En segundo lugar, establecer con nitidez si es necesario o no que esa actividad sea declarada de servicio público, es decir, de titularidad estatal. Muy diferente es la posición del ciudadano que ejerce un derecho propio de la del que ejerce un derecho de la Administración como concesionario, este es por así decirlo, un inquilino en la casa ajena, que es la del Estado.

En tercer lugar, supone distinguir Administración de Estado. El Estado panadministrativo ha tendido a confundir el Gobierno con el Estado, cuando el Estado puede y debe regular determinadas actividades con independencia de la propia Administración.

Para ello, aparece la figura de las Administraciones independientes, es decir, órganos altamente cualificados por su profesionalidad, y de carácter colegiado y participativo, que conciertan autonomía e independencia respecto del ejecutivo, y regulan una actividad económica, manifestación de ello puede ser por ejemplo, la Comisión Nacional del Mercado de Valores o el Consejo Superior de Energía Nuclear.

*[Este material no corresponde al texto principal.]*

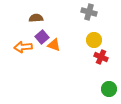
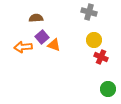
green circle: moved 1 px left
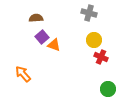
gray cross: moved 1 px down
orange arrow: moved 27 px down; rotated 54 degrees clockwise
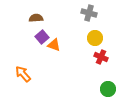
yellow circle: moved 1 px right, 2 px up
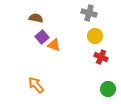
brown semicircle: rotated 16 degrees clockwise
yellow circle: moved 2 px up
orange arrow: moved 13 px right, 11 px down
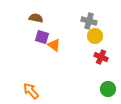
gray cross: moved 8 px down
purple square: rotated 32 degrees counterclockwise
orange triangle: rotated 16 degrees clockwise
orange arrow: moved 5 px left, 6 px down
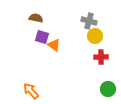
red cross: rotated 24 degrees counterclockwise
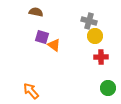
brown semicircle: moved 6 px up
green circle: moved 1 px up
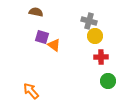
green circle: moved 7 px up
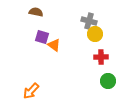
yellow circle: moved 2 px up
orange arrow: rotated 96 degrees counterclockwise
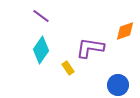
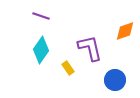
purple line: rotated 18 degrees counterclockwise
purple L-shape: rotated 68 degrees clockwise
blue circle: moved 3 px left, 5 px up
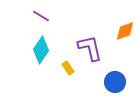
purple line: rotated 12 degrees clockwise
blue circle: moved 2 px down
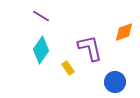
orange diamond: moved 1 px left, 1 px down
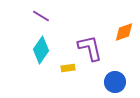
yellow rectangle: rotated 64 degrees counterclockwise
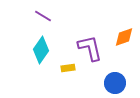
purple line: moved 2 px right
orange diamond: moved 5 px down
blue circle: moved 1 px down
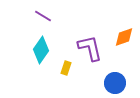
yellow rectangle: moved 2 px left; rotated 64 degrees counterclockwise
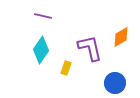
purple line: rotated 18 degrees counterclockwise
orange diamond: moved 3 px left; rotated 10 degrees counterclockwise
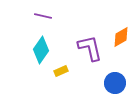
yellow rectangle: moved 5 px left, 3 px down; rotated 48 degrees clockwise
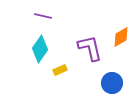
cyan diamond: moved 1 px left, 1 px up
yellow rectangle: moved 1 px left, 1 px up
blue circle: moved 3 px left
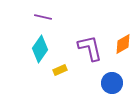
purple line: moved 1 px down
orange diamond: moved 2 px right, 7 px down
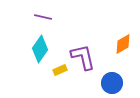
purple L-shape: moved 7 px left, 9 px down
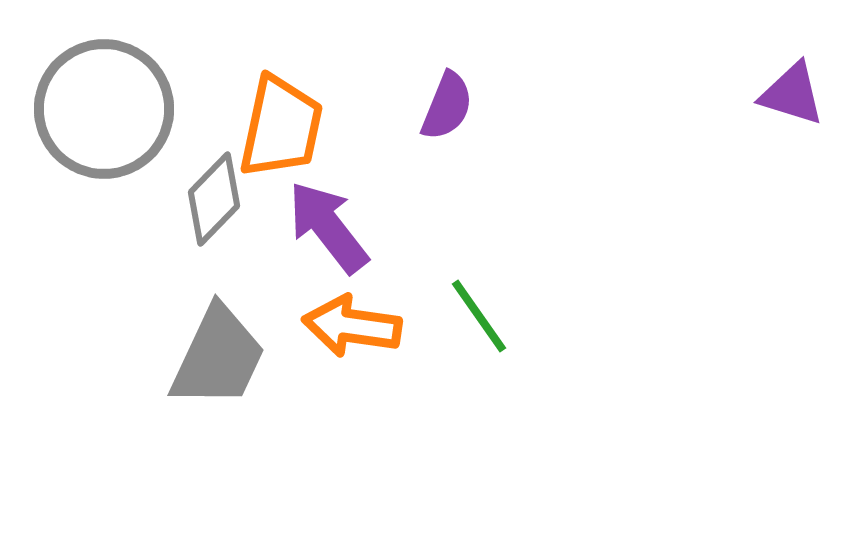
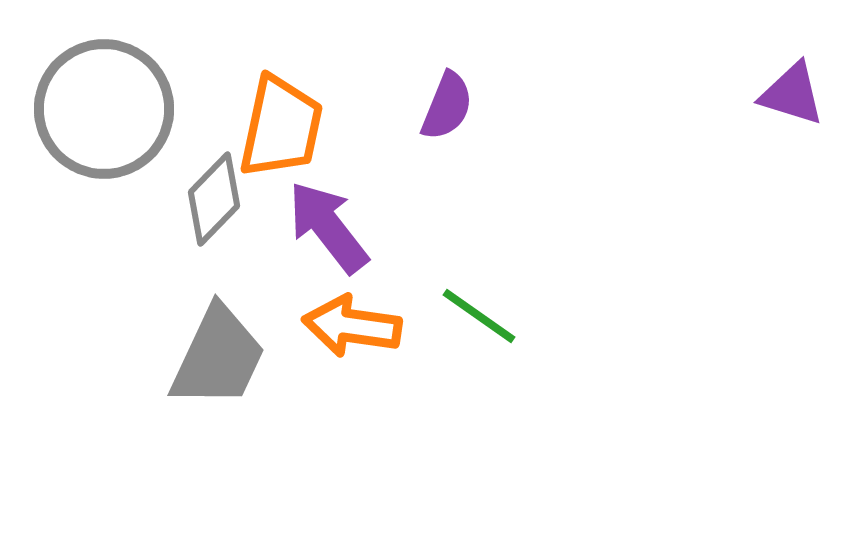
green line: rotated 20 degrees counterclockwise
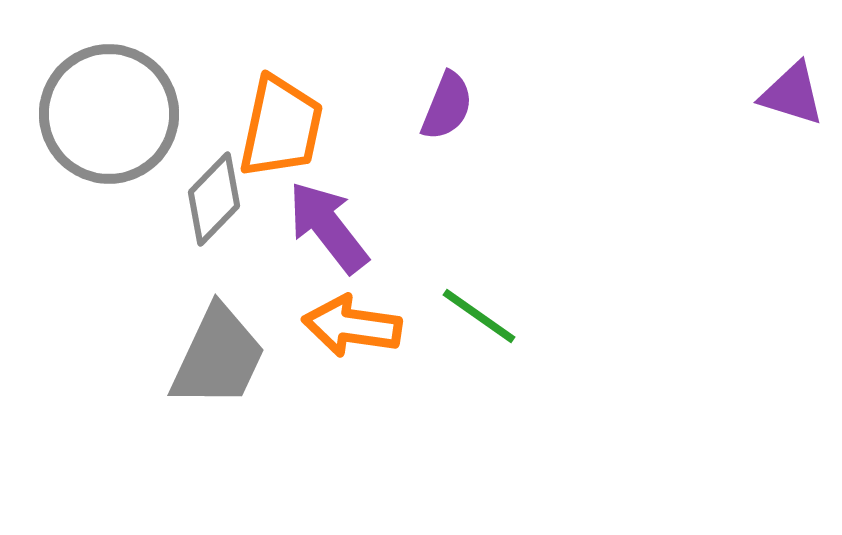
gray circle: moved 5 px right, 5 px down
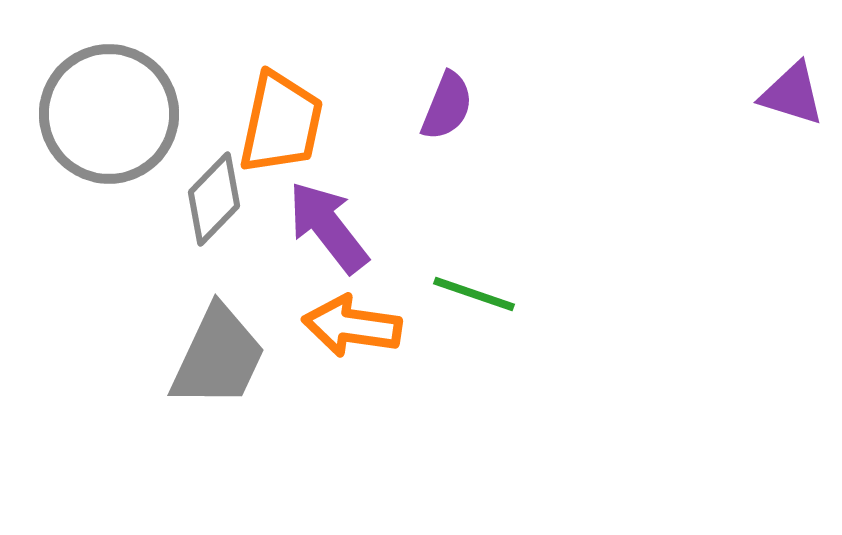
orange trapezoid: moved 4 px up
green line: moved 5 px left, 22 px up; rotated 16 degrees counterclockwise
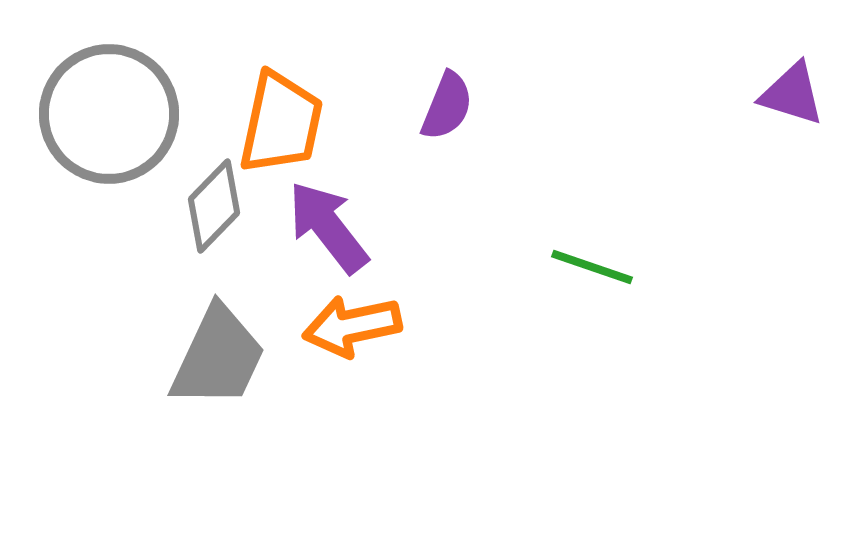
gray diamond: moved 7 px down
green line: moved 118 px right, 27 px up
orange arrow: rotated 20 degrees counterclockwise
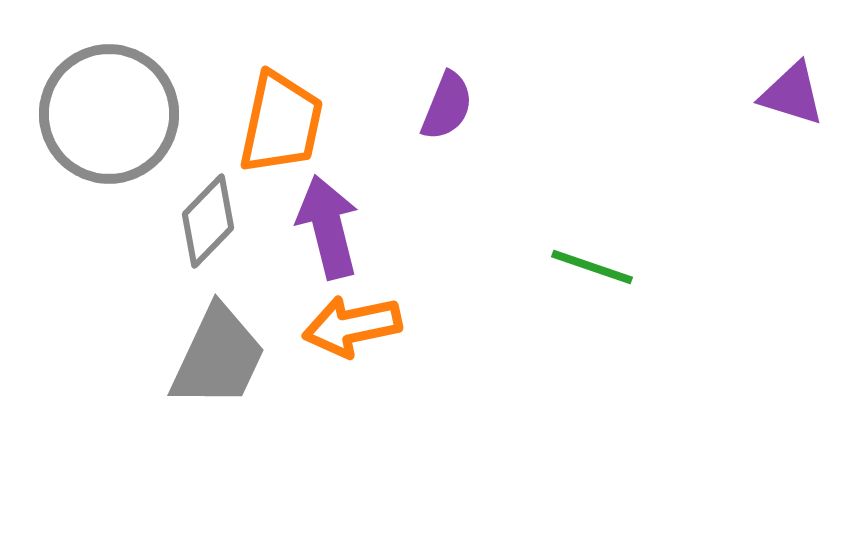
gray diamond: moved 6 px left, 15 px down
purple arrow: rotated 24 degrees clockwise
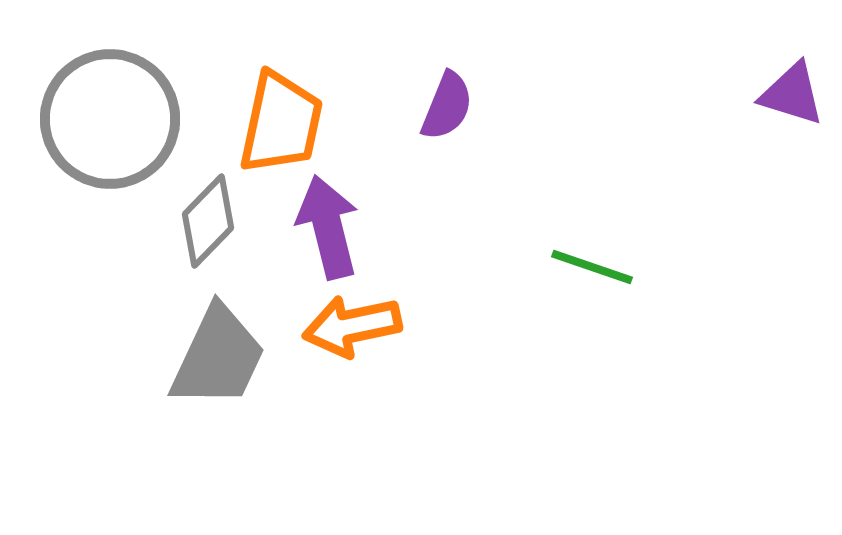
gray circle: moved 1 px right, 5 px down
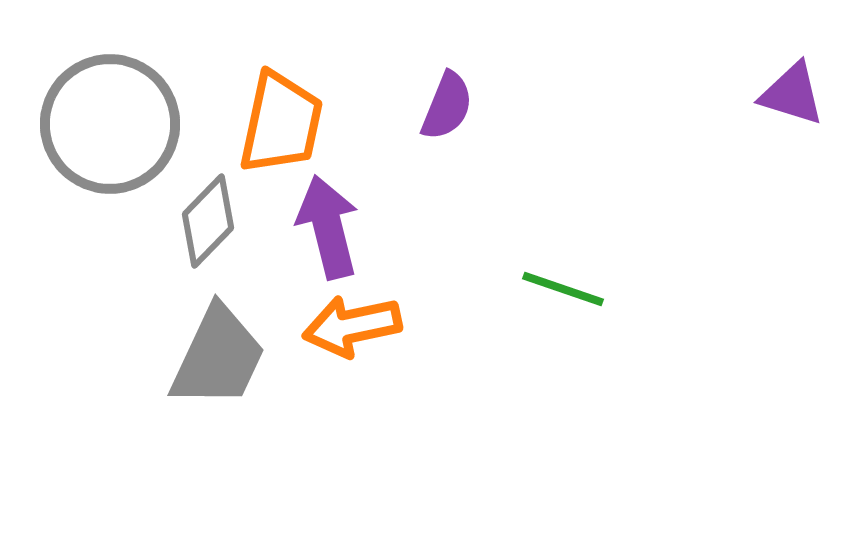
gray circle: moved 5 px down
green line: moved 29 px left, 22 px down
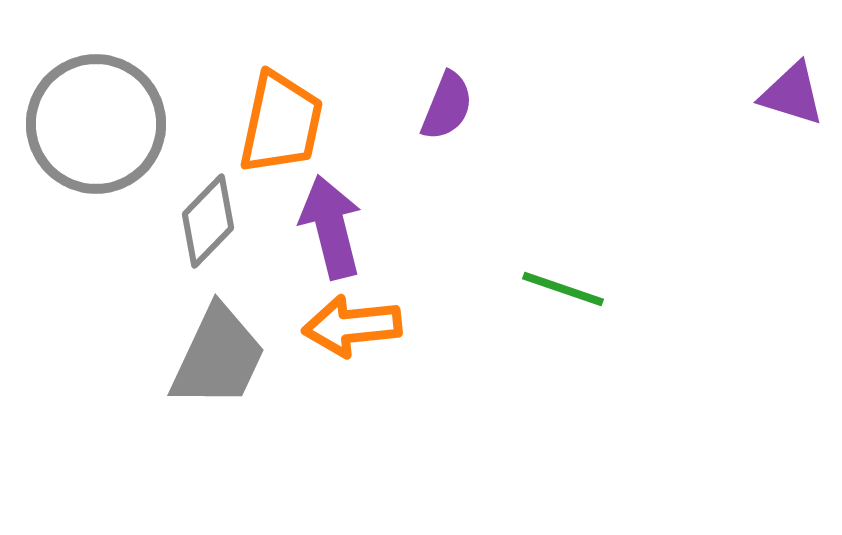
gray circle: moved 14 px left
purple arrow: moved 3 px right
orange arrow: rotated 6 degrees clockwise
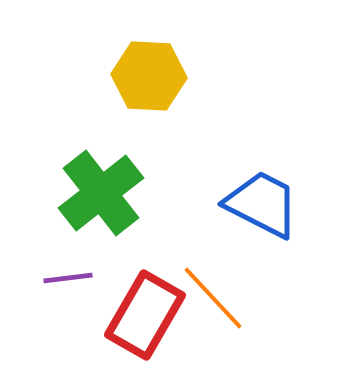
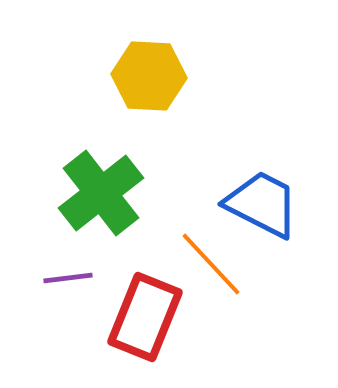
orange line: moved 2 px left, 34 px up
red rectangle: moved 2 px down; rotated 8 degrees counterclockwise
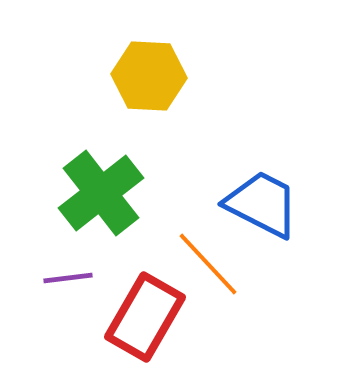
orange line: moved 3 px left
red rectangle: rotated 8 degrees clockwise
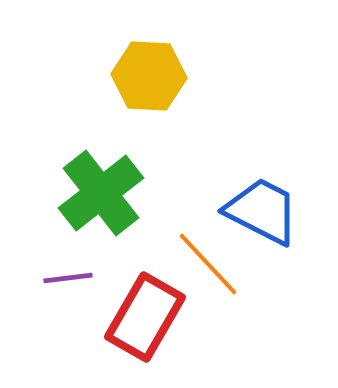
blue trapezoid: moved 7 px down
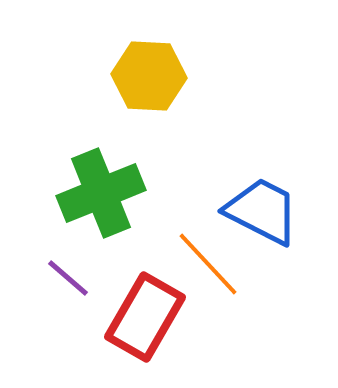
green cross: rotated 16 degrees clockwise
purple line: rotated 48 degrees clockwise
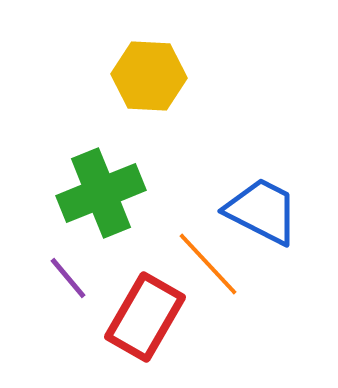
purple line: rotated 9 degrees clockwise
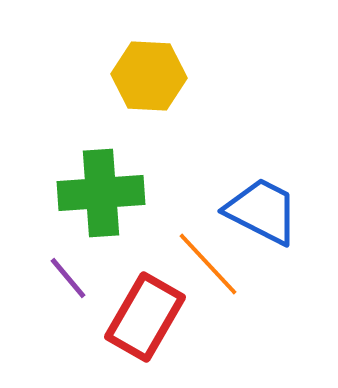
green cross: rotated 18 degrees clockwise
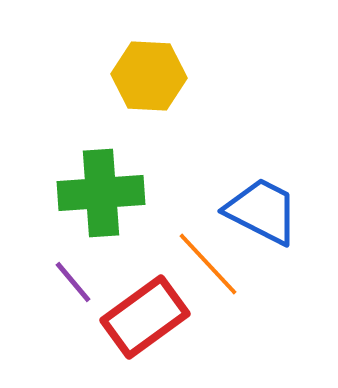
purple line: moved 5 px right, 4 px down
red rectangle: rotated 24 degrees clockwise
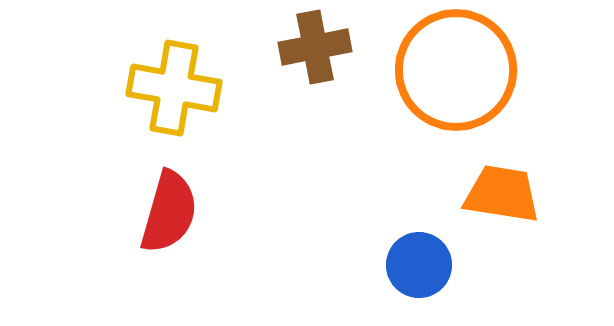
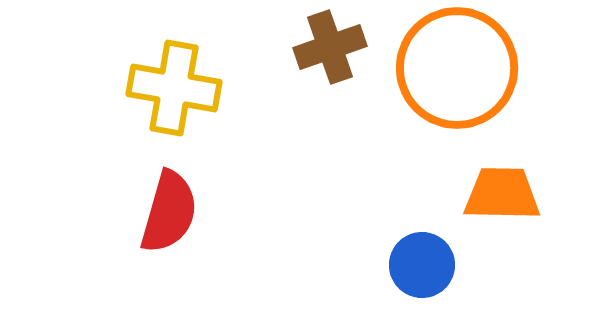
brown cross: moved 15 px right; rotated 8 degrees counterclockwise
orange circle: moved 1 px right, 2 px up
orange trapezoid: rotated 8 degrees counterclockwise
blue circle: moved 3 px right
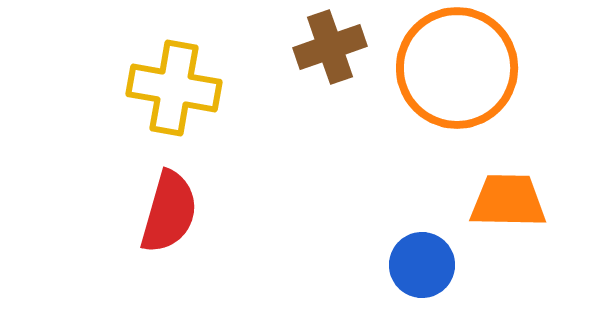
orange trapezoid: moved 6 px right, 7 px down
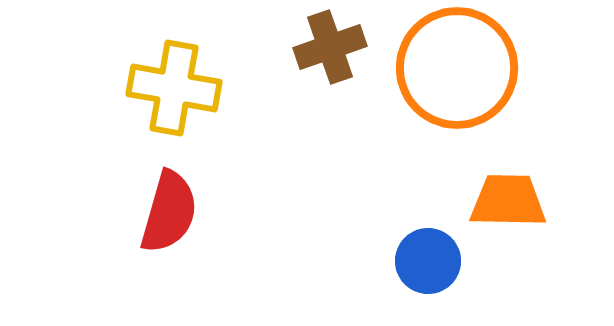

Pero debería serlo, a su vez, un Consejo de lo Audiovisual, como existe en Francia, para regular el delicado tema de las comunicaciones en el ámbito de la radiodifusión o debería serlo un Consejo Superior en el ámbito de las libertades frente a la informática o debería serlo también la formulada en la tantas veces prometida Ley de funciones del Banco de España, que necesariamente deberá garantizar la independencia de un órgano, cuya actuación es tan delicada en la vida económica.